(Stored data entries)
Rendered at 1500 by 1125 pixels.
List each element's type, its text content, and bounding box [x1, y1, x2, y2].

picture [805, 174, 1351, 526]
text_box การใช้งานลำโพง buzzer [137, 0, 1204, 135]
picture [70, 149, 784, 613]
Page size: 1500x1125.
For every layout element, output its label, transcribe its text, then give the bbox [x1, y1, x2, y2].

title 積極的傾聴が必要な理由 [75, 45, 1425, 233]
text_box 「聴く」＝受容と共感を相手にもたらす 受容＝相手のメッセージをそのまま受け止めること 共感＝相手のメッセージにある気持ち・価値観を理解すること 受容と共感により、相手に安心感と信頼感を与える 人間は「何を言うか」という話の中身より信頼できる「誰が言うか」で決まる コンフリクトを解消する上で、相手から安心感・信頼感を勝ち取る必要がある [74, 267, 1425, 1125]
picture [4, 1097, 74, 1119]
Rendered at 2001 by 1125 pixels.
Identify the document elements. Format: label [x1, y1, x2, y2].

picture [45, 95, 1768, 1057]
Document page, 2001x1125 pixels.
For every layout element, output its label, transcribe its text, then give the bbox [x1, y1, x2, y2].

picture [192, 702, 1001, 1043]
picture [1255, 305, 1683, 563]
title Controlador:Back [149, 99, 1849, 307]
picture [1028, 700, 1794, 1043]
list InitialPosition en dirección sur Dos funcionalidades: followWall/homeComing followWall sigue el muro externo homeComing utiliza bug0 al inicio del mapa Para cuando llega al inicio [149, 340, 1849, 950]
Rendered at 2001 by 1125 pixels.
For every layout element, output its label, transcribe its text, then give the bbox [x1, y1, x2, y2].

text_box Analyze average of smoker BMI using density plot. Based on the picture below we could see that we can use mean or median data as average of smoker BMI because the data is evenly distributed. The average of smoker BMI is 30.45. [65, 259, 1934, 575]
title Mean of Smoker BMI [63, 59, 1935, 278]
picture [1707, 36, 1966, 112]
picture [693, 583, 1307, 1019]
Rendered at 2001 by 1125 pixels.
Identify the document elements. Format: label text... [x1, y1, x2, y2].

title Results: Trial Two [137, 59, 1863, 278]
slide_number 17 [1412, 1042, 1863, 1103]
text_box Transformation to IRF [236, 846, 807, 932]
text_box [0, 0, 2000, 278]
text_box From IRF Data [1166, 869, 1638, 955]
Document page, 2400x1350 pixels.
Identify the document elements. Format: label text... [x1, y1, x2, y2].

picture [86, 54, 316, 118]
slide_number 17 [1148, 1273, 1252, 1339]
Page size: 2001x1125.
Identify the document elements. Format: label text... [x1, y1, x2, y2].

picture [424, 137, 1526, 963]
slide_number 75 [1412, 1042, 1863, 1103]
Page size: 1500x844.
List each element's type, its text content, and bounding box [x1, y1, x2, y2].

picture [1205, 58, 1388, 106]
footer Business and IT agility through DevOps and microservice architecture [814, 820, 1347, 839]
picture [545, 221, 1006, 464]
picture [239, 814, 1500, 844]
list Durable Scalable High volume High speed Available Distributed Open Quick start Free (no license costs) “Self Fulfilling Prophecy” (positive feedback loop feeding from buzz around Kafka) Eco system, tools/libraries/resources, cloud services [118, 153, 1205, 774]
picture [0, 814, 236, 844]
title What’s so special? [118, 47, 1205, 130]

**ASSIGNMENT:**
Having read the records, return each one exactly.

**RESULT OF THE EXERCISE:**
Rendered at 1500 by 1125 pixels.
List each element's type, its text content, and bounding box [x1, y1, x2, y2].

picture [805, 174, 1351, 526]
text_box การใช้งานลำโพง buzzer [137, 0, 1204, 135]
picture [70, 149, 784, 613]
Page size: 1500x1125.
For every layout element, output its label, transcribe its text, then give the bbox [x1, y1, x2, y2].

title 積極的傾聴が必要な理由 [75, 45, 1425, 233]
text_box 「聴く」＝受容と共感を相手にもたらす 受容＝相手のメッセージをそのまま受け止めること 共感＝相手のメッセージにある気持ち・価値観を理解すること 受容と共感により、相手に安心感と信頼感を与える 人間は「何を言うか」という話の中身より信頼できる「誰が言うか」で決まる コンフリクトを解消する上で、相手から安心感・信頼感を勝ち取る必要がある [74, 267, 1425, 1125]
picture [4, 1097, 74, 1119]
Rendered at 2001 by 1125 pixels.
Identify the document elements. Format: label [x1, y1, x2, y2].

picture [45, 95, 1768, 1057]
Document page, 2001x1125 pixels.
For every layout element, output its label, transcribe its text, then give the bbox [x1, y1, x2, y2].

picture [192, 702, 1001, 1043]
picture [1255, 305, 1683, 563]
title Controlador:Back [149, 99, 1849, 307]
picture [1028, 700, 1794, 1043]
list InitialPosition en dirección sur Dos funcionalidades: followWall/homeComing followWall sigue el muro externo homeComing utiliza bug0 al inicio del mapa Para cuando llega al inicio [149, 340, 1849, 950]
Rendered at 2001 by 1125 pixels.
For every layout element, output its label, transcribe its text, then give the bbox [x1, y1, x2, y2].

text_box Analyze average of smoker BMI using density plot. Based on the picture below we could see that we can use mean or median data as average of smoker BMI because the data is evenly distributed. The average of smoker BMI is 30.45. [65, 259, 1934, 575]
title Mean of Smoker BMI [63, 59, 1935, 278]
picture [1707, 36, 1966, 112]
picture [693, 583, 1307, 1019]
Rendered at 2001 by 1125 pixels.
Identify the document elements. Format: label text... [x1, y1, x2, y2].

title Results: Trial Two [137, 59, 1863, 278]
slide_number 17 [1412, 1042, 1863, 1103]
text_box Transformation to IRF [236, 846, 807, 932]
text_box [0, 0, 2000, 278]
text_box From IRF Data [1166, 869, 1638, 955]
Document page, 2400x1350 pixels.
Identify the document elements. Format: label text... [x1, y1, x2, y2].

picture [86, 54, 316, 118]
slide_number 17 [1148, 1273, 1252, 1339]
Page size: 2001x1125.
Identify the document elements. Format: label text... [x1, y1, x2, y2].

picture [424, 137, 1526, 963]
slide_number 75 [1412, 1042, 1863, 1103]
Page size: 1500x844.
List each element's type, its text content, and bounding box [x1, y1, x2, y2].

picture [1205, 58, 1388, 106]
footer Business and IT agility through DevOps and microservice architecture [814, 820, 1347, 839]
picture [545, 221, 1006, 464]
picture [239, 814, 1500, 844]
list Durable Scalable High volume High speed Available Distributed Open Quick start Free (no license costs) “Self Fulfilling Prophecy” (positive feedback loop feeding from buzz around Kafka) Eco system, tools/libraries/resources, cloud services [118, 153, 1205, 774]
picture [0, 814, 236, 844]
title What’s so special? [118, 47, 1205, 130]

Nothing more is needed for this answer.